CryptoPunks NFT in Center Pompidou ‘Quite a surprise’: Larva Labs co-founder

Among the original works of art by Matisse and Picasso, visitors to Paris’ famous Center Pompidou can now find a unique new exhibit: a CryptoPunk’s NFT.

It is part of a new exhibition entitled “Policies of the Intangible: From Certificate to Blockchain”, which explores the relationship between blockchain and artistic creation. The exhibition runs until January 2024, and shows works from 13 French and international artists selected by the acquisition committee of the National Museum of Modern Art.

Included among them is CryptoPunk #110, a non-fungible token (NFT) artwork.

“It’s a real honor, of course, but it’s also quite surprising,” said Matt Hall, co-founder of CryptoPunks creators Larva Labs. Decrypt. “It’s been a wild ride, certainly over a relatively short number of years.”

CryptoPunks #110 at Pompidou. Photo: Mattis Meichler/Decrypt.

The NFT was given to the museum by CryptoPunks owners Yuga Labs, as part of the “Punks Legacy Project.” The company behind the enormously popular Bored Ape Yacht Club (BAYC) NFT collection, Yuga Labs acquired intellectual property rights to Larva Labs’ NFT projects CryptoPunks and Meebits in March 2022.

NFT enters the annals of art history

The exhibition also includes examples of crypto art, web art, generative art, pixel art and more.
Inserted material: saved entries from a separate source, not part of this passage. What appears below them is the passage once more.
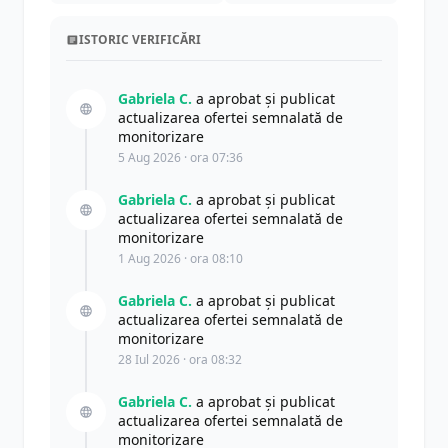
ISTORIC VERIFICĂRI
Gabriela C.
a aprobat și publicat
actualizarea ofertei semnalată de
monitorizare
5 Aug 2026 · ora 07:36
Gabriela C.
a aprobat și publicat
actualizarea ofertei semnalată de
monitorizare
1 Aug 2026 · ora 08:10
Gabriela C.
a aprobat și publicat
actualizarea ofertei semnalată de
monitorizare
28 Iul 2026 · ora 08:32
Gabriela C.
a aprobat și publicat
actualizarea ofertei semnalată de
monitorizare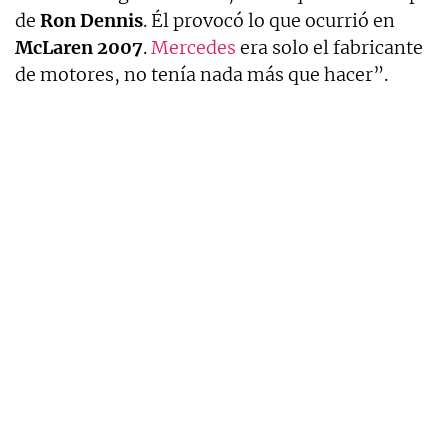
de
Ron Dennis
. Él provocó lo que ocurrió en
McLaren 2007
.
Mercedes
era solo el fabricante
de motores, no tenía nada más que hacer”.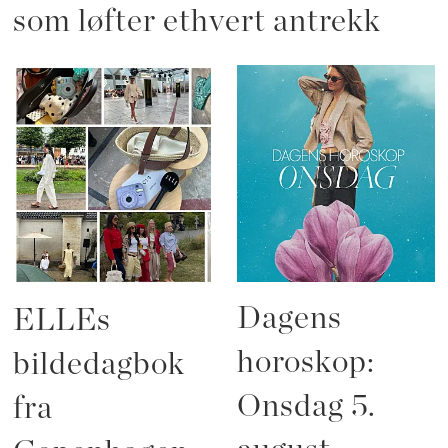
som løfter ethvert antrekk
Dagens
ELLEs
horoskop:
bildedagbok
Onsdag 5.
fra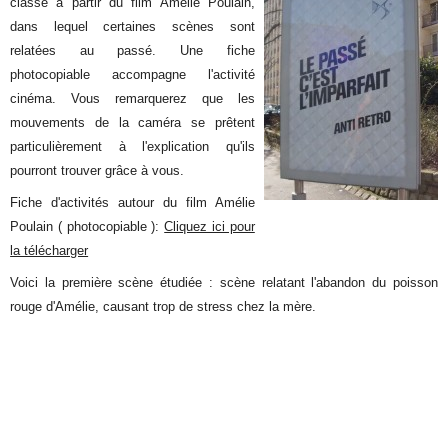
classe à partir du film Amélie Poulain,
dans lequel certaines scènes sont
relatées au passé. Une fiche
photocopiable accompagne l'activité
cinéma. Vous remarquerez que les
mouvements de la caméra se prêtent
particulièrement à l'explication qu'ils
pourront trouver grâce à vous.
Fiche d'activités autour du film Amélie
Poulain ( photocopiable ):
Cliquez ici pour
la télécharger
Voici la première scène étudiée : scène relatant l'abandon du poisson
rouge d'Amélie, causant trop de stress chez la mère.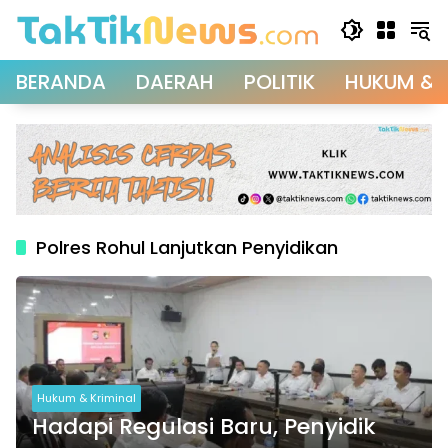
Langsung
ke
konten
BERANDA
DAERAH
POLITIK
HUKUM & 
Polres Rohul Lanjutkan Penyidikan
Hukum & Kriminal
Hadapi Regulasi Baru, Penyidik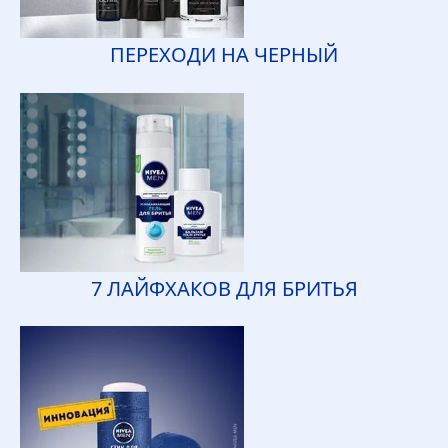
ПЕРЕХОДИ НА ЧЕРНЫЙ
7 ЛАЙФХАКОВ ДЛЯ БРИТЬЯ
Marcella Lista and Philippe Bettinelli, the curators of the exhibition, wanted to show the full range of art related to blockchain. Above all, their ambition is to demonstrate how these works and artistic movements fit into the wider history of art.

According to them, it is an “original study of the cryptoeconomy ecosystem and its impact on the definitions and boundaries of artworks, creators, collections and audiences.”

CryptoPunks, for example, fit into the pixel art movement. “We had worked on several games before, with pixel art,” Hall said. “John [Watkinson, the other co-founder of Larva Labs] had drawn many of the graphics for them. He had been experimenting with the character generator using the pixel art style he was used to.”

Larva Labs also has an Autoglyph, from the chain’s first-ever generative art collection, on display. Unlike most NFTs, Larva Labs’ founders figured out a way to store all data, including the image itself, in smart contract.

As Hall points out, “I think what the curators appreciated about the piece was that it has a significant place in the continuity of generative art and computer-generated art from the 1960s onwards.”

Pioneer artists on display

Showcased alongside various iterations of digitally native art is work that nods to blockchain long before the arrival of Bitcoin white paper.

The oldest artwork on display, “The Checkbook”, was conceived in 1959 by French artist Yves Klein. He created these checkbooks to effect transfers of “transferable intangible image sensitivity.”

Buyers become owners of what may be called blank parcels and retain only, as material evidence, the sales receipt made by Klein himself, which takes the form of a check with gold writing.
The displayed artworks have been chosen for their propensity to explore innovative concepts. French artist Fred Forest’s piece, “Network-Parcel,” was the first to be auctioned exclusively online in 1996.

Meanwhile, the work of French-American artist Sarah Meyonas, “Bitch Coin”, represents the first artwork developed directly on the blockchain. By creating a token with a value tied to the artist’s popularity, Sarah Meyonas pioneered the concept of tokenized art.

Sarah Meyona’s ‘Bitch Coin’ at the Pompidou. Photo: Mattis Meichler/Decrypt.

But most importantly, the NFTs acquired by the Center Pompidou now belong to French national heritage.

And as Larva Labs’ Matt Hall explained, seeing them together can be a startling experience.